Taylor Hopkins, Willy Pevec, Dana Pflughoeft and Carly Thompson are the 2022-2024 cohort of Wyss Conservation Scholars at the University of Michigan. The students were selected from the School for Environment and Sustainability (SEAS) and the Law School in recognition of their future leadership in nonprofit and public sector conservation in the United States.
These students continue in the tradition of Michigan alumni working in leadership positions in NGOs and government in places like Denver, Bozeman, Portland and San Francisco along with Washington, D.C.-based congressional and NGO staff who focus on land conservation. Since 2007, the Wyss Foundation has generously provided SEAS with more than $3 million to recognize and support 43 graduate student scholars.
Hopkins is a second-year Law School student who received her BA in law, history and society from Vanderbilt University. Hopkins has worked for Save the Sound, a nonprofit focused on the protection of Long Island Sound, and Congressman Tim Ryan. She serves as the co-chair of the U-M Environmental Law Society, executive editor of the Michigan Journal of Environmental and Administrative Law and treasurer of the Native American Law Students Association. She expects her career to focus on public interest environmental law, with a focus on wildlife conservation, ecosystem resilience and public lands protection.
Pevec, a SEAS Environmental Policy and Planning student, has an undergraduate degree in environmental engineering from the University of Colorado, Boulder. He has more than six years’ experience as a consulting engineer working on wastewater treatment systems, renewable energy and biofuels projects. He came to believe that dealing with problems at the end of the pipeline neglected the more important work of mitigating stressors upstream. So, Pevec came to Michigan to shift his career toward biodiversity protection and public lands policy, He intends to leverage his analytic skills and project management experience into a career in federal government or in nationally oriented NGOs.

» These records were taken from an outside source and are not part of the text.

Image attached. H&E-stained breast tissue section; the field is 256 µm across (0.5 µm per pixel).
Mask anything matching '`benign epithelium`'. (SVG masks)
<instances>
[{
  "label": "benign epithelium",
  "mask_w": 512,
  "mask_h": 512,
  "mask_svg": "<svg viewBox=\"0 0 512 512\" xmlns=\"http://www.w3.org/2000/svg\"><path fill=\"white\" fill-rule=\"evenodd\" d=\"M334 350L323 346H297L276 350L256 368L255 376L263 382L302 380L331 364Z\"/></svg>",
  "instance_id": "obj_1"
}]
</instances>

Pflughoeft is a Behavior, Education and Communication student at SEAS. Having grown up in northern Michigan, she is focused on conservation issues in the Great Lakes region. She graduated from St. Olaf College in Minnesota with a degree in environmental studies and political science. Internships with the Grand Traverse Regional Land Conservancy and the Traverse Area Recreation and Transportation Trails organization reinforced her interests in conservation. She expects her future career to lie in a regional conservancy or other conservation organization, strengthening the bonds between people and conservation land in northern Michigan and elsewhere, while building community and resilience around such landscapes.
Thompson, an Ecosystem Science and Management student at SEAS, has a BA in political science and French from the University of California, Davis. After several years in the private sector, she refocused on natural resource management and conservation, most recently working as a Programs Manager for the Wildlife Conservation Network (WCN), a grant-making NGO aimed at conservation domestically and internationally (and led by a SEAS alumnus). She is interested in a career in wildlife conservation and the management of lands that can facilitate restoration of biodiversity and threatened species.
The Wyss Scholars are advised by SEAS Professor Steven Yaffee.